We will see a second order convergence for the automatic differentiation method while a first order convergence for the finite difference method. The principle for identifying problematic operator is to go from downstream operators to top stream operators in the computational graph. For example, given the computational graph

\[f_1\rightarrow f_2 \rightarrow \cdots \rightarrow f_i \rightarrow f_{i+1} \rightarrow \ldots \rightarrow f_n\]

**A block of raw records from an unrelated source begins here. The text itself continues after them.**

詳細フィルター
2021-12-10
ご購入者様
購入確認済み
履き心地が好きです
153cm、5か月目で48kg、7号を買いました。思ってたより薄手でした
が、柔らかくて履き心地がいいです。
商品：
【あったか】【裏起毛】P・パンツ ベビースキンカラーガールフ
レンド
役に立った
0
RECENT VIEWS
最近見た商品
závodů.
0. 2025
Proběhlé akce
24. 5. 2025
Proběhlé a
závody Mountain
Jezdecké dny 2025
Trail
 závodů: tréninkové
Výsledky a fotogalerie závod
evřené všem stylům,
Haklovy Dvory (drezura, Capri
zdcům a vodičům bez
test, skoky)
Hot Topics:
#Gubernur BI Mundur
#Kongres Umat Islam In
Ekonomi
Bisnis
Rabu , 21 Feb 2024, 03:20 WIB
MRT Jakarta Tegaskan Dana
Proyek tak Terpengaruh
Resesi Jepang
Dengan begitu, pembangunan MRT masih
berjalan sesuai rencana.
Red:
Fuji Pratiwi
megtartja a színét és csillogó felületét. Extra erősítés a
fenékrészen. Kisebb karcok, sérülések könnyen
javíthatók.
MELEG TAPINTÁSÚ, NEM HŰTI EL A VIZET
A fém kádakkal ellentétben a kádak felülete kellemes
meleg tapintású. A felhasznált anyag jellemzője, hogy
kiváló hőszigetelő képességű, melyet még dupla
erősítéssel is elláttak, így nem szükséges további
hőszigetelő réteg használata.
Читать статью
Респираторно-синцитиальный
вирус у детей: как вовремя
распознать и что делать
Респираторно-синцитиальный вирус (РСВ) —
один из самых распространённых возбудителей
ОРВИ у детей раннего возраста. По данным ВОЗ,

If we conduct sensitivity analysis for $f_i:o_i \mapsto o_{i+1}$, and find that the gradient is wrong, then we can infer that at least one of the operators in the downstream $f_i \rightarrow f_{i+1} \rightarrow \ldots \rightarrow f_n$ has problematic gradients.

Check Your Training Data

Sometimes it is also useful to check your training data. For example, if you are working with numerical schemes, check whether your training data are generated from reasonable physical parameters, and whether or not the numerical schemes are stable.

Local Minimum

To check whether or not the optimization converged to a local minimum, you can either check meshview or lineview. However, these functions only give you some hints and you should only rely solely on their results. A more reliable check is to consider gradview. In principle, if you have a local minimum, the gradient at the local minimum should be zero, and therefore the finite difference curve should also have second order convergence.